Umm, Ms. Rice? Over there. Apparently Pakistani president Pervez Musharraf didn't listen to you. He did it anyway.
The Pakistani leader, Gen. Pervez Musharraf, declared a state of emergency on Saturday night, suspending the country’s Constitution, blacking out all independent television news reports and filling the streets of the capital with police officers and soldiers.Not that this is unexpected. Musharraf has been threatened from several quarters as to the legitimacy of his presidency - which he first acquired by doing what he just did now. (Does this mean that he just pulled off a coup d'etat on himself?)
The move appeared to be an effort by General Musharraf to reassert his fading power in the face of growing opposition from the country’s Supreme Court, civilian political parties and hard-line Islamists. Pakistan’s Supreme Court was expected to rule within days on the legality of General Musharraf’s re-election last month as the country’s president, which opposition groups have said was improper.Keep very much in mind that this is a country which, as unstable as it now appears, has nuclear weapons.

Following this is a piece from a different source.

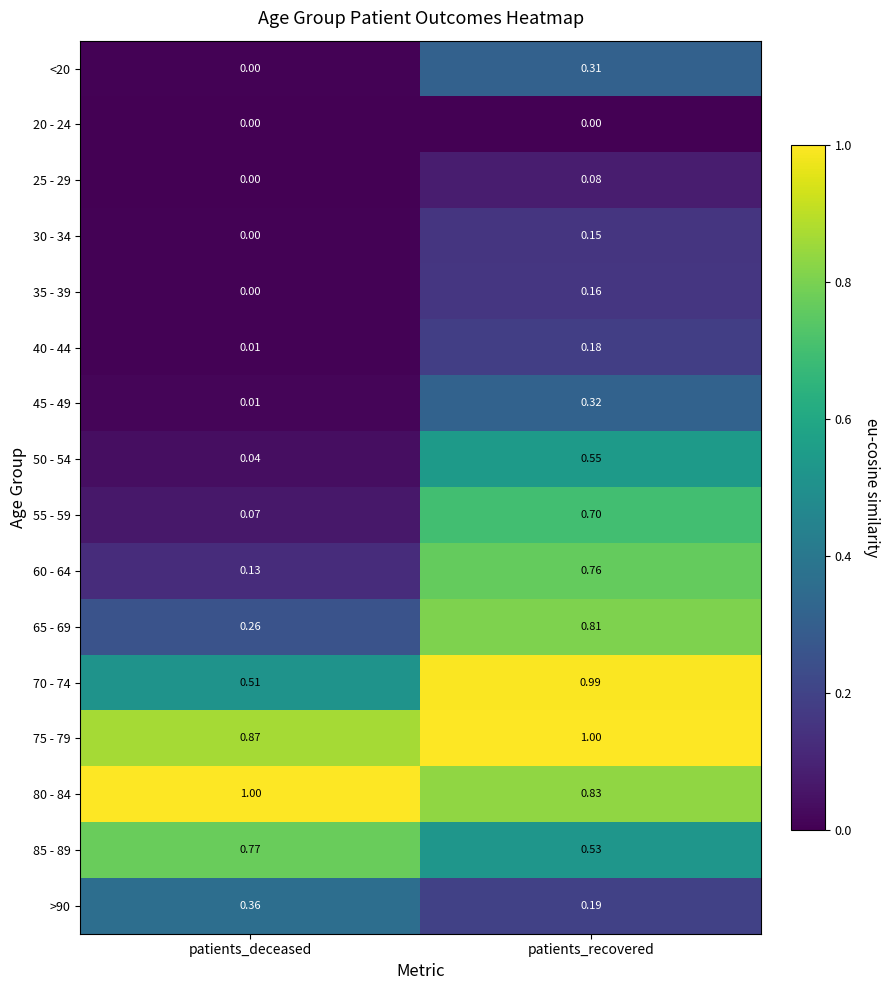

At which label does >90 reach its minimum?

patients_recovered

The emergency declaration was in direct defiance of repeated calls this week from senior American officials, including Secretary of State Condoleeza Rice, not to do so. A day earlier, the senior American military commander in the Middle East, Admiral William J. Fallon, told General Musharraf and his top generals in a meeting here that declaring emergency rule would jeopardize the extensive American financial support for the Pakistani military.Not that Musharraf appears to have much interest in either the Pakistan constitution or that country's supreme judiciary, but this is germane:
Analysts said the emergency-rule decree in effect was the declaring of martial law, because there were no constitutional provisions allowing for such an order. “This is the imposition of real military rule, because there is no Constitution and Pakistan is being run under provisional constitutional order issued by Musharraf as the army chief, not as the president of Pakistan,” said Hasan Askari Rizvi, an expert on Pakistani military affairs.Whatcha gonna do now, George, Dick and Condi? You've been propping this little tin-pot prick up for longer than was healthy.